O que temos de mais próximo com o que outras religiões denominam de Deus é um ensinamento incluso no Sutra do Lótus. O Buda disse que este ensinamento é o mais difícil de acreditar e entender.

O Buda ensinou que, mesmo que as pessoas o vejam como um homem que cresceu como um príncipe, que deixou seu palácio, atingiu a iluminação e ensinou por várias décadas; o real “Buda Eterno” existiu antes que qualquer homem nascesse e continuará a existir por incontável número de anos depois daquele homem morrer. 

Durante todo esse tempo o Buda Eterno estará ensinando todos os seres em todos os mundos, mesmo aqueles que estão no céu e inferno, ensinando-lhes como se tornarem tão iluminados quanto ele. O Buda Eterno ensina independente de ouvirmos ou não, ou se praticamos ou não seus ensinamentos. Ele está sempre pensando, “Como posso fazer para que todos os seres encontrem o Caminho da Iluminação e se tornem Budas rapidamente?”. 

Ao nos despedir, houve alguns minutos restantes para perguntas. Alguns perguntaram quantos membros tínhamos no templo e quantos membros haviam no geral na Nichiren Shu. Alguns perguntaram se eu sempre fui budista e como me tornei um. 

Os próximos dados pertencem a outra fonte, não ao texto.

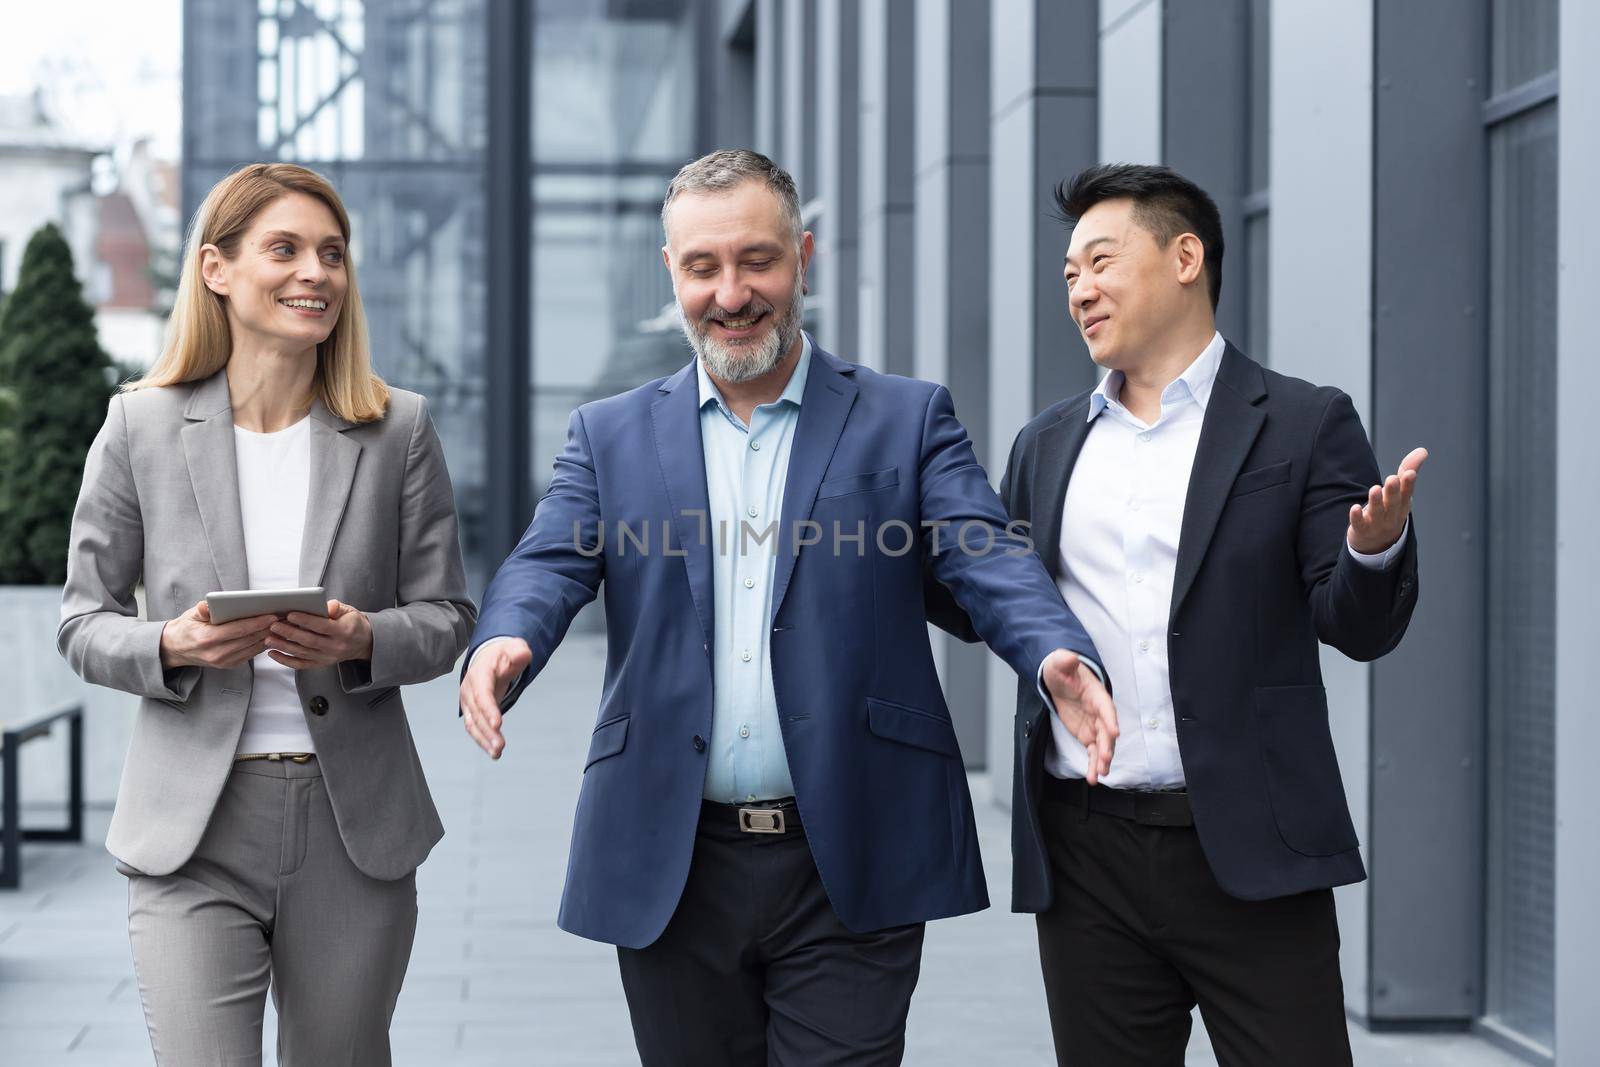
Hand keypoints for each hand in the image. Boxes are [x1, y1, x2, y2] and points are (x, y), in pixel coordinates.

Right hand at [159, 600, 276, 668]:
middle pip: (249, 639)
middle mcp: (216, 653)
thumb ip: (202, 610)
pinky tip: (272, 634)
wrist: (176, 648)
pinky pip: (250, 654)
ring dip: (270, 637)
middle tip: (285, 618)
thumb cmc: (187, 627)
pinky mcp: (229, 665)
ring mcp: (223, 661)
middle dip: (269, 628)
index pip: (238, 629)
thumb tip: (208, 605)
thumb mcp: (190, 615)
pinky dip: (262, 644)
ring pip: (253, 648)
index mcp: (207, 638)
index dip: (258, 623)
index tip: (273, 615)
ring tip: (283, 625)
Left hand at [264, 600, 373, 669]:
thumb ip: (336, 607)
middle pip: (309, 641)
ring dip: (283, 646)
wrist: (362, 643)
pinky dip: (285, 661)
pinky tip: (273, 653)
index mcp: (344, 632)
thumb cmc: (352, 623)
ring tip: (268, 639)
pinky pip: (300, 664)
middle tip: (273, 626)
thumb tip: (324, 606)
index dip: (305, 621)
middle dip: (289, 633)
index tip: (290, 614)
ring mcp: (327, 658)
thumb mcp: (350, 611)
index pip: (322, 626)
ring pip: (302, 653)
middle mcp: (335, 647)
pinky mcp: (320, 664)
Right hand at [459, 638, 531, 759]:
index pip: (482, 693)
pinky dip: (483, 741)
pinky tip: (494, 753)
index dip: (488, 709)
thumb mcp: (514, 647)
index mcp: (479, 674)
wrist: (491, 657)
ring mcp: (469, 702)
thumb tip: (522, 654)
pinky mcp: (473, 712)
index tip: (498, 724)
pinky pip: (476, 728)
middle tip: (500, 746)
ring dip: (484, 740)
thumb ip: (518, 651)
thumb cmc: (504, 654)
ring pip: (474, 725)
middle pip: (477, 713)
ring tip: (497, 753)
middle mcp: (470, 690)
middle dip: (488, 731)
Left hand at [1042, 649, 1118, 784]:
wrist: (1059, 679)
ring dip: (1102, 759)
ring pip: (1102, 745)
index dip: (1110, 719)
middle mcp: (1100, 712)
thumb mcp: (1059, 663)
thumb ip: (1064, 661)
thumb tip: (1069, 657)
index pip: (1106, 707)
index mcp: (1096, 694)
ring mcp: (1095, 725)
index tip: (1114, 732)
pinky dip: (1093, 764)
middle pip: (1106, 730)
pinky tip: (1093, 778)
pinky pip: (1093, 752)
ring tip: (1100, 774)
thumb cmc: (1062, 670)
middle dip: (1107, 745)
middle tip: (1105, 759)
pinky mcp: (1088, 736)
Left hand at [1347, 447, 1427, 554]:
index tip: (1410, 473)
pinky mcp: (1361, 530)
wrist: (1378, 544)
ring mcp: (1377, 524)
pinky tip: (1355, 508)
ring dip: (1376, 502)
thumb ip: (1408, 470)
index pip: (1406, 494)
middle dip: (1393, 492)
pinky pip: (1359, 524)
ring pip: (1377, 513)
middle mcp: (1391, 515)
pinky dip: (1357, 517)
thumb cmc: (1389, 511)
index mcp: (1402, 505)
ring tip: (1375, 489)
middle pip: (1393, 503)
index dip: (1408, 484)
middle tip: (1392, 479)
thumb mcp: (1400, 493)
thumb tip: (1422, 450)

O líder deles então me agradeceu sinceramente por conversar com eles. Eu os agradeci por incluírem o nosso templo em sua caminhada. Alguns deles levaram panfletos. Ouvi muitas conversas no corredor enquanto eles saiam, que me deu a impressão de que eles ouviram algo interessante. Também notei que diversos meninos fotografaram nosso prédio na saída. Eu ficaria feliz de poder revê-los em breve. 

(*) Artigo publicado no Nichiren Shu News em agosto 2007 traduzido pela equipe de tradução da Nichiren Shu Hokekyoji Brasil  em julho de 2020.